The food industry has a lot to answer for. They are like drug pushers with the exception that they have a license to do so.
The food products they mass produce and put on our store shelves contains so many unhealthy ingredients – too much sugars and artificial sweeteners, added salt, meats raised in unhealthy environments, genetically modified fruits and corn products. Even the food containers, like plastics and certain boxes types, have unhealthy additives . . . and the list goes on and on.
They have been pushing their amped up products on our population for years and will continue to do so until people realize the damage being done to their health.
A direct result of these food products is major diseases including – heart disease, diabetes and obesity. The cost of these illness is counted in the billions of dollars and in the case of diabetes – it’s having a big impact on our young people, especially those prone to developing the condition.
A very close family member thought he was in great shape. He played sports and was very active with a job and a family. But little did he know that he was diabetic as a young adult and is now on several medications to alleviate the complications.
Ongoing research is proving that when diabetes develops in young adult the long-term effects will be far greater than when it develops in adults over age 40.
The main reason this is reaching a crisis level is the growing obesity epidemic. Young adults tend to eat poorly when compared to older folks.
A secondary reason for the increase is a familial connection. In this case obesity is not the direct cause for developing pre-diabetes . . . it’s having a family history of diabetes. Many young people who are slim, and even active can and do develop pre-diabetes because of this connection.
How to prevent pre-diabetes and avoid diabetes
The problem with these youngsters is that they don’t know that their blood sugar level is elevated and hence do nothing about until it’s too late. If they were made aware of the consequences of prolonged high blood glucose at an early age especially if they are prone to the condition, most would take preventative action.
Who want to be hooked up to a dialysis machine to clean their blood because their kidneys are not working? Or literally go blind because the blood vessels supplying their eyes are blocked with particles of sugar. This is the result of not taking corrective action.
It all starts with doing early medical check-ups especially if you have more than one risk factor for the disease. Being young does not give anyone a license to avoid health check-ups. 15 % of all diabetics are young and slim and active.
If your medical diagnosis puts you in the pre-diabetic range then there is good news. You can reverse the condition . . . and even prevent it from happening in the first place.
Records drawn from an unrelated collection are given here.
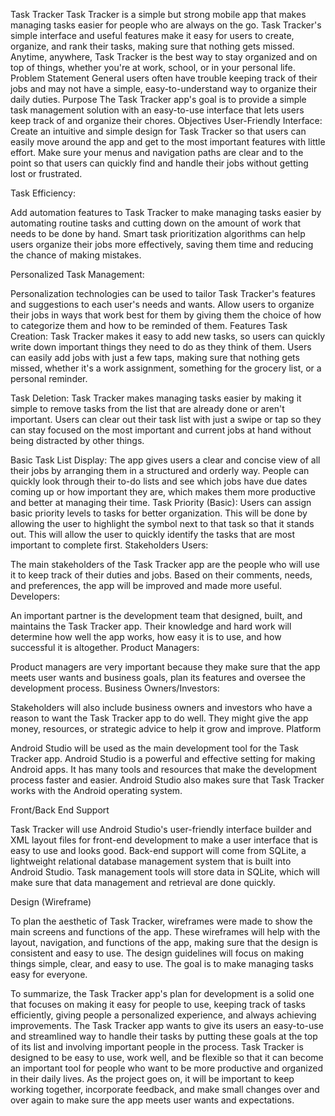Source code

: Task Tracker
Task Tracker is a simple but strong mobile app that makes managing tasks easier for people who are always on the go. Task Tracker's simple interface and useful features make it easy for users to create, organize, and rank their tasks, making sure that nothing gets missed. Anytime, anywhere, Task Tracker is the best way to stay organized and on top of things, whether you're at work, school, or in your personal life.
Problem Statement 
General users often have trouble keeping track of their jobs and may not have a simple, easy-to-understand way to organize their daily duties.
Purpose
The Task Tracker app's goal is to provide a simple task management solution with an easy-to-use interface that lets users keep track of and organize their chores.
Objectives
User-Friendly Interface:
Create an intuitive and simple design for Task Tracker so that users can easily move around the app and get to the most important features with little effort. 
Make sure your menus and navigation paths are clear and to the point so that users can quickly find and handle their jobs without getting lost or frustrated. 

Task Efficiency: 

Add automation features to Task Tracker to make managing tasks easier by automating routine tasks and cutting down on the amount of work that needs to be done by hand. 
Smart task prioritization algorithms can help users organize their jobs more effectively, saving them time and reducing the chance of making mistakes. 

Personalized Task Management: 

Personalization technologies can be used to tailor Task Tracker's features and suggestions to each user's needs and wants. 
Allow users to organize their jobs in ways that work best for them by giving them the choice of how to categorize them and how to be reminded of them.
Features
Task Creation: Task Tracker makes it easy to add new tasks, so users can quickly write down important things they need to do as they think of them. Users can easily add jobs with just a few taps, making sure that nothing gets missed, whether it's a work assignment, something for the grocery list, or a personal reminder.

Task Deletion: Task Tracker makes managing tasks easier by making it simple to remove tasks from the list that are already done or aren't important. Users can clear out their task list with just a swipe or tap so they can stay focused on the most important and current jobs at hand without being distracted by other things.

Basic Task List Display: The app gives users a clear and concise view of all their jobs by arranging them in a structured and orderly way. People can quickly look through their to-do lists and see which jobs have due dates coming up or how important they are, which makes them more productive and better at managing their time.
Task Priority (Basic): Users can assign basic priority levels to tasks for better organization. This will be done by allowing the user to highlight the symbol next to that task so that it stands out. This will allow the user to quickly identify the tasks that are most important to complete first. 
Stakeholders
Users:

The main stakeholders of the Task Tracker app are the people who will use it to keep track of their duties and jobs. Based on their comments, needs, and preferences, the app will be improved and made more useful.
Developers:

An important partner is the development team that designed, built, and maintains the Task Tracker app. Their knowledge and hard work will determine how well the app works, how easy it is to use, and how successful it is altogether.
Product Managers:

Product managers are very important because they make sure that the app meets user wants and business goals, plan its features and oversee the development process.
Business Owners/Investors:

Stakeholders will also include business owners and investors who have a reason to want the Task Tracker app to do well. They might give the app money, resources, or strategic advice to help it grow and improve.
Platform

Android Studio will be used as the main development tool for the Task Tracker app. Android Studio is a powerful and effective setting for making Android apps. It has many tools and resources that make the development process faster and easier. Android Studio also makes sure that Task Tracker works with the Android operating system.

Front/Back End Support

Task Tracker will use Android Studio's user-friendly interface builder and XML layout files for front-end development to make a user interface that is easy to use and looks good. Back-end support will come from SQLite, a lightweight relational database management system that is built into Android Studio. Task management tools will store data in SQLite, which will make sure that data management and retrieval are done quickly.

Design (Wireframe)

To plan the aesthetic of Task Tracker, wireframes were made to show the main screens and functions of the app. These wireframes will help with the layout, navigation, and functions of the app, making sure that the design is consistent and easy to use. The design guidelines will focus on making things simple, clear, and easy to use. The goal is to make managing tasks easy for everyone.

To summarize, the Task Tracker app's plan for development is a solid one that focuses on making it easy for people to use, keeping track of tasks efficiently, giving people a personalized experience, and always achieving improvements. The Task Tracker app wants to give its users an easy-to-use and streamlined way to handle their tasks by putting these goals at the top of its list and involving important people in the process. Task Tracker is designed to be easy to use, work well, and be flexible so that it can become an important tool for people who want to be more productive and organized in their daily lives. As the project goes on, it will be important to keep working together, incorporate feedback, and make small changes over and over again to make sure the app meets user wants and expectations.
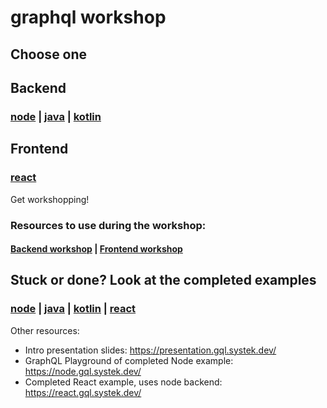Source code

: # graphql workshop

## Choose one

## Backend

### [node](/1_starter/node) | [java](/1_starter/java) | [kotlin](/1_starter/kotlin)

## Frontend

### [react](/1_starter/react)

Get workshopping!

### Resources to use during the workshop:

#### [Backend workshop](/2_docs/backend.md) | [Frontend workshop](/2_docs/frontend.md)

## Stuck or done? Look at the completed examples

### [node](/3_examples/node) | [java](/3_examples/java) | [kotlin](/3_examples/kotlin) | [react](/3_examples/react)

Other resources:

- Intro presentation slides: https://presentation.gql.systek.dev/
- GraphQL Playground of completed Node example: https://node.gql.systek.dev/
- Completed React example, uses node backend: https://react.gql.systek.dev/
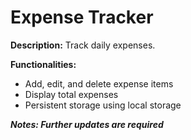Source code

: # Expense Tracker

**Description:** Track daily expenses.

**Functionalities:**

- Add, edit, and delete expense items
- Display total expenses
- Persistent storage using local storage

***Notes: Further updates are required***

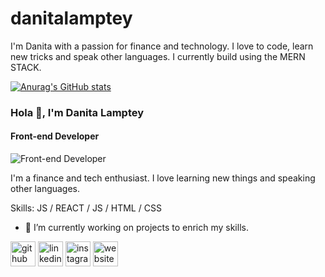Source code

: # danitalamptey

I'm Danita with a passion for finance and technology. I love to code, learn new tricks and speak other languages. I currently build using the MERN STACK.

[![Anurag's GitHub stats](https://github-readme-stats.vercel.app/api?username=iamatinad&theme=transparent)](https://github.com/anuraghazra/github-readme-stats)

### Hola 👋, I'm Danita Lamptey
#### Front-end Developer
![Front-end Developer](https://pbs.twimg.com/profile_banners/1311515760477573121/1723990170/600x200)

I'm a finance and tech enthusiast. I love learning new things and speaking other languages. 

Skills:  JS / REACT / JS / HTML / CSS

- 🔭 I’m currently working on projects to enrich my skills.



[<img src='https://cdn.jsdelivr.net/npm/simple-icons@3.0.1/icons/github.svg' alt='github' height='40'>](https://github.com/iamatinad)  [<img src='https://cdn.jsdelivr.net/npm/simple-icons@3.0.1/icons/linkedin.svg' alt='linkedin' height='40'>](https://www.linkedin.com/in/danita-lamptey/)  [<img src='https://cdn.jsdelivr.net/npm/simple-icons@3.0.1/icons/instagram.svg' alt='instagram' height='40'>](https://www.instagram.com/_iamatinad/)  [<img src='https://cdn.jsdelivr.net/npm/simple-icons@3.0.1/icons/icloud.svg' alt='website' height='40'>](https://portfolio-danitalamptey.vercel.app/)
You can prevent pre-diabetes
- Starting a healthy eating habit is the first step to take after a visit with your healthcare provider. Your diet must consist of locally grown whole foods. For example – eggs that were laid by free range chickens or veggies from a local farmer.
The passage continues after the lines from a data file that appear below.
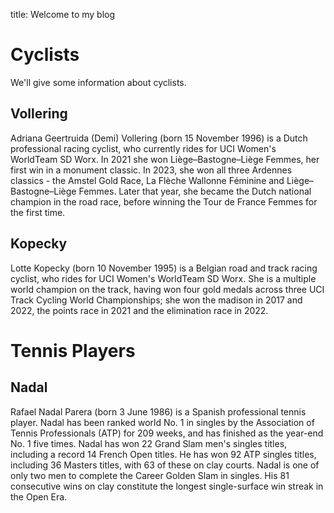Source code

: title: Welcome to my blog

# Cyclists

We'll give some information about cyclists.

## Vollering

Adriana Geertruida (Demi) Vollering (born 15 November 1996) is a Dutch professional racing cyclist, who currently rides for UCI Women's WorldTeam SD Worx. In 2021 she won Liège–Bastogne–Liège Femmes, her first win in a monument classic. In 2023, she won all three Ardennes classics - the Amstel Gold Race, La Flèche Wallonne Féminine and Liège–Bastogne–Liège Femmes. Later that year, she became the Dutch national champion in the road race, before winning the Tour de France Femmes for the first time.

## Kopecky

Lotte Kopecky (born 10 November 1995) is a Belgian road and track racing cyclist, who rides for UCI Women's WorldTeam SD Worx. She is a multiple world champion on the track, having won four gold medals across three UCI Track Cycling World Championships; she won the madison in 2017 and 2022, the points race in 2021 and the elimination race in 2022.

# Tennis Players

## Nadal

Rafael Nadal Parera (born 3 June 1986) is a Spanish professional tennis player. Nadal has been ranked world No. 1 in singles by the Association of Tennis Professionals (ATP) for 209 weeks, and has finished as the year-end No. 1 five times. Nadal has won 22 Grand Slam men's singles titles, including a record 14 French Open titles. He has won 92 ATP singles titles, including 36 Masters titles, with 63 of these on clay courts. Nadal is one of only two men to complete the Career Golden Slam in singles. His 81 consecutive wins on clay constitute the longest single-surface win streak in the Open Era.
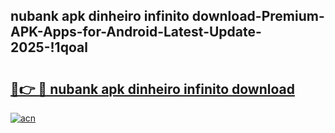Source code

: 
## nubank apk dinheiro infinito download-Premium-APK-Apps-for-Android-Latest-Update-2025-!1qoal

# <h2><a href="https://andorid.site?title=nubank_apk_dinheiro_infinito_download&ref=27">🔗👉 🔴 nubank apk dinheiro infinito download</a></h2>

[![acn](https://github.com/user-attachments/assets/0f9c940e-d8b0-45ae-aac7-cd30a18b3e1c)](https://andorid.site?title=nubank_apk_dinheiro_infinito_download&ref=27)

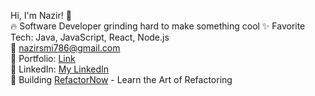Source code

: Hi, I'm Nazir! 👋  
🔥 Software Developer grinding hard to make something cool
✨ Favorite Tech: Java, JavaScript, React, Node.js  
📧 nazirsmi786@gmail.com  
🎨 Portfolio: [Link](https://link-to-portfolio)  
🔗 LinkedIn: [My LinkedIn](https://www.linkedin.com/in/md-nazir-6427b816b/?utm_source=share&utm_campaign=share_via&utm_content=profile&utm_medium=android_app)  
💼 Building [RefactorNow](https://www.refactorno.dev/) - Learn the Art of Refactoring
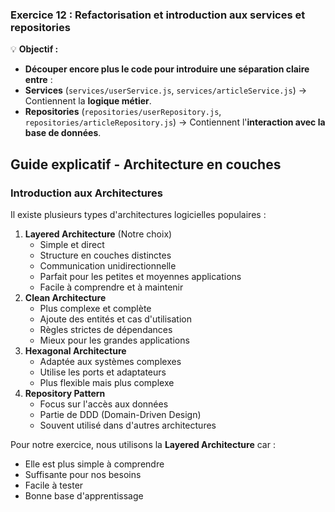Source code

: ### **Exercice 12 : Refactorisation et introduction aux services et repositories**

💡 **Objectif :**

- **Découper encore plus le code pour introduire une séparation claire entre** :
- **Services** (`services/userService.js`, `services/articleService.js`) → Contiennent la **logique métier**.
- **Repositories** (`repositories/userRepository.js`, `repositories/articleRepository.js`) → Contiennent l'**interaction avec la base de données**.

## Guide explicatif - Architecture en couches

### Introduction aux Architectures

Il existe plusieurs types d'architectures logicielles populaires :

1. **Layered Architecture** (Notre choix)
   - Simple et direct
   - Structure en couches distinctes
   - Communication unidirectionnelle
   - Parfait pour les petites et moyennes applications
   - Facile à comprendre et à maintenir
2. **Clean Architecture**
   - Plus complexe et complète
   - Ajoute des entités et cas d'utilisation
   - Règles strictes de dépendances
   - Mieux pour les grandes applications
3. **Hexagonal Architecture**
   - Adaptée aux systèmes complexes
   - Utilise les ports et adaptateurs
   - Plus flexible mais plus complexe
4. **Repository Pattern**
   - Focus sur l'accès aux données
   - Partie de DDD (Domain-Driven Design)
   - Souvent utilisé dans d'autres architectures

Pour notre exercice, nous utilisons la **Layered Architecture** car :

- Elle est plus simple à comprendre
- Suffisante pour nos besoins
- Facile à tester
- Bonne base d'apprentissage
- People who are naturally slim think they don’t need to exercise but this couldn’t be further from the truth. There are many ‘skinny fat’ – people who look skinny on the outside but fat on the inside – who have pre-diabetes and don’t know it.
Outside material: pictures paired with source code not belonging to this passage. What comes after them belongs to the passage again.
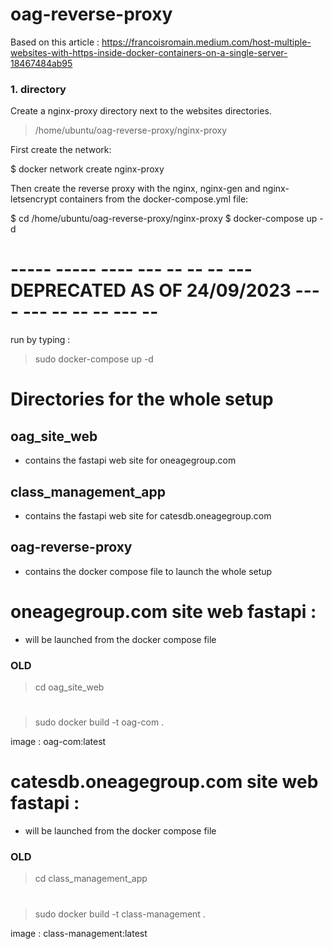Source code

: # oag-reverse-proxy

Based on this article : https://francoisromain.medium.com/host-multiple-websites-with-https-inside-docker-containers-on-a-single-server-18467484ab95

### 1. directory

Create a nginx-proxy directory next to the websites directories.

> /home/ubuntu/oag-reverse-proxy/nginx-proxy

First create the network:

$ docker network create nginx-proxy

Then create the reverse proxy with the nginx, nginx-gen and nginx-letsencrypt containers from the docker-compose.yml file:

$ cd /home/ubuntu/oag-reverse-proxy/nginx-proxy
$ docker-compose up -d


# ----- ----- ---- --- -- -- -- --- DEPRECATED AS OF 24/09/2023 ---- --- -- -- -- --- -- 

run by typing :

> sudo docker-compose up -d


# Directories for the whole setup

## oag_site_web
- contains the fastapi web site for oneagegroup.com

## class_management_app
- contains the fastapi web site for catesdb.oneagegroup.com

## oag-reverse-proxy
- contains the docker compose file to launch the whole setup

# oneagegroup.com site web fastapi :

- will be launched from the docker compose file

### OLD

> cd oag_site_web
#
> sudo docker build -t oag-com .

image : oag-com:latest

# catesdb.oneagegroup.com site web fastapi :

- will be launched from the docker compose file

### OLD

> cd class_management_app
#
> sudo docker build -t class-management .

image : class-management:latest
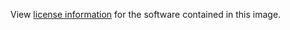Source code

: View [license information](https://www.rust-lang.org/en-US/legal.html) for the software contained in this image.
- You must start a fitness program. Your first steps in starting an exercise program is to learn the basics – how to stretch, the types of cardio exercises to do and how to do resistance exercises for muscle and joint strength.
- Set realistic progress goals.
- Don’t be static with your fitness regimen. It should be constantly evolving. If you ran a mile last month . . . aim for one and a half this month in the same length of time you did the one mile.
- Keep a journal.
My reason for being so passionate about preventing pre-diabetes is because of the effect it’s having on my family. Losing loved ones to a disease that can be either reversed or managed with proper care,is devastating. If you are pre-diabetic or knows someone who maybe, ‘school’ them on the effects of high blood sugar levels.
Yes the food industry has a lot to answer for but you have choices.